When our van pulled up to the orphanage grounds and we started to unload, there was no time to wonder as we were met outdoors by the two children and their caregivers in a sea of welcoming greetings, Julie and I received hugs, but Vivian and Nina immediately held hands and headed down the sidewalk towards our meeting area, where we signed documents, gathered Vivian’s belongings (so little), and headed back to central Beijing for more official documentation stops, bonding over McDonalds (Nina was thrilled with Mc Macaroons) and then back to our room.
What a brave little girl. Can you imagine at the age of 13 leaving the home you have known for your entire life, with very foreign looking people that do not speak your language (and are very tall and dress funny)? Then she has to immediately stay with us in a hotel room (her first night ever out of her room she shared with five girls) in close quarters. Julie and I were afraid that if we snored she would be terrified! Luckily the other couple that traveled with us to adopt their son were both language teachers, and the husband, Thomas, is currently an English as a second language teacher at BYU Hawaii. They were so helpful and filled with knowledge about the process of integrating an older child into a family with a new language. They had adopted a 12 year old son from China the year before, and they helped us download an amazing translating program to our iPad that we used to communicate with. She knows so little English! And we know so little Chinese! We jumped right in and we will patiently learn a bit more every day.

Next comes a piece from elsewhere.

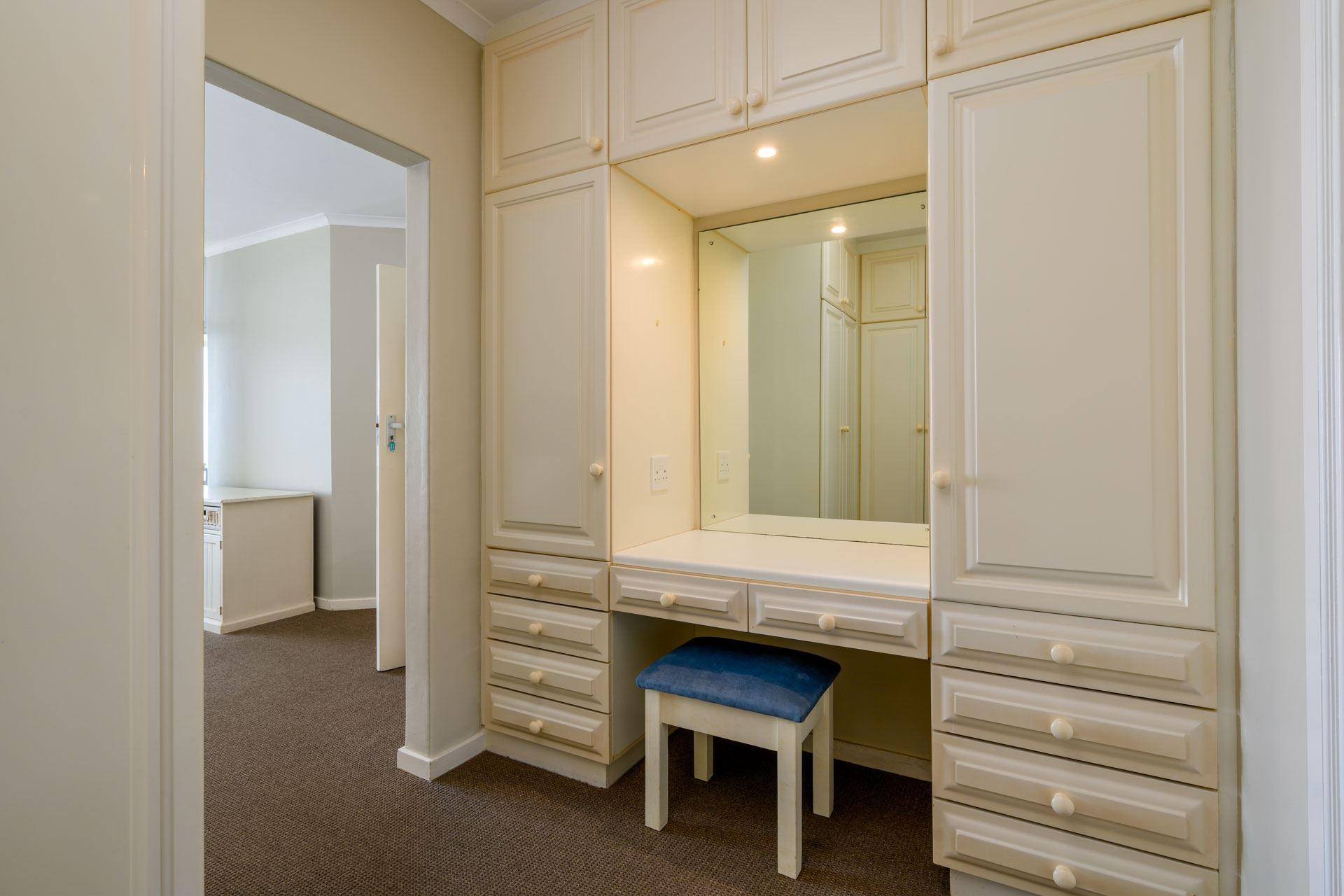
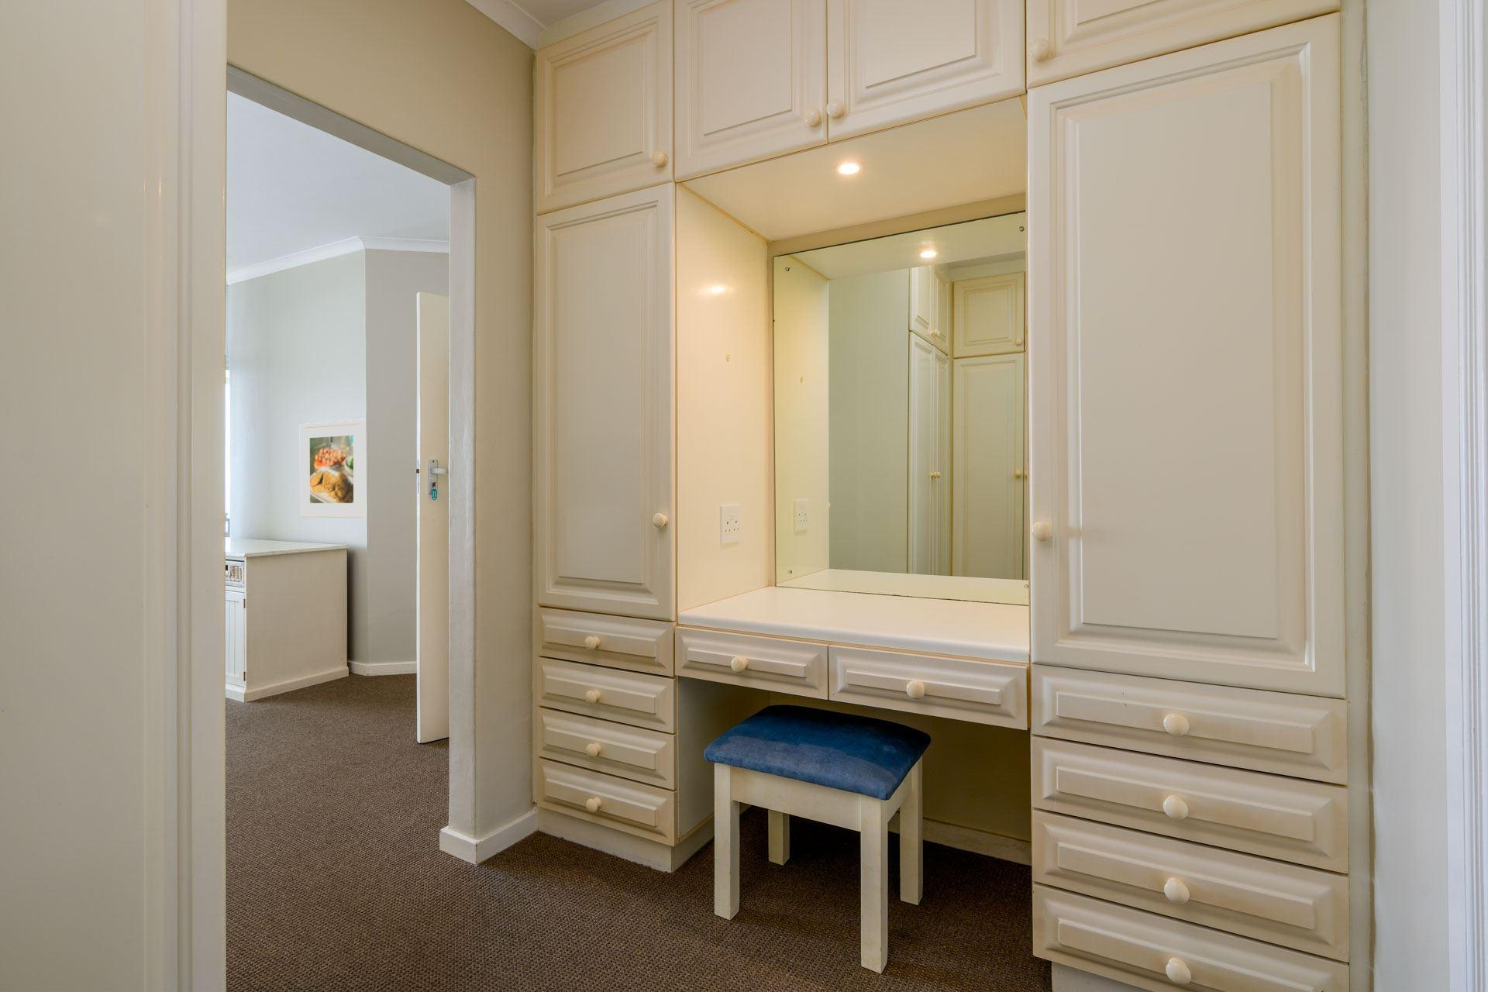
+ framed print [299,420,366,518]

We hear all the time, “She is going to be so happy to leave with you and move to Colorado”, and there is a part of that that can be true. But people who are familiar with adoption, especially with older children, know that we hope to see that she is sad as much as she is happy. This means that she has formed bonds with the people in her life and a healthy connection to where she is from, which are just as important as physical well-being. The better she was taken care of, the harder it is for her to leave, but the easier it is to adjust well in her new life ahead of her. We returned to Vivian’s orphanage on Thursday, as her caregivers wanted to have us all for a farewell lunch, and we learned what a best case scenario this orphanage has been for her. Given the hardships that that all the children there have endured, they were nothing but smiles and energy, and the caregivers were laughing with them and treating them as family members. Goodbyes were difficult, but this was encouraging.
Julie will finish with legal work in China this coming week, and will return with Vivian and Nina this Saturday. We cannot wait to share our experiences with you all, and I’m sure Vivian will often be present around our office to say hi!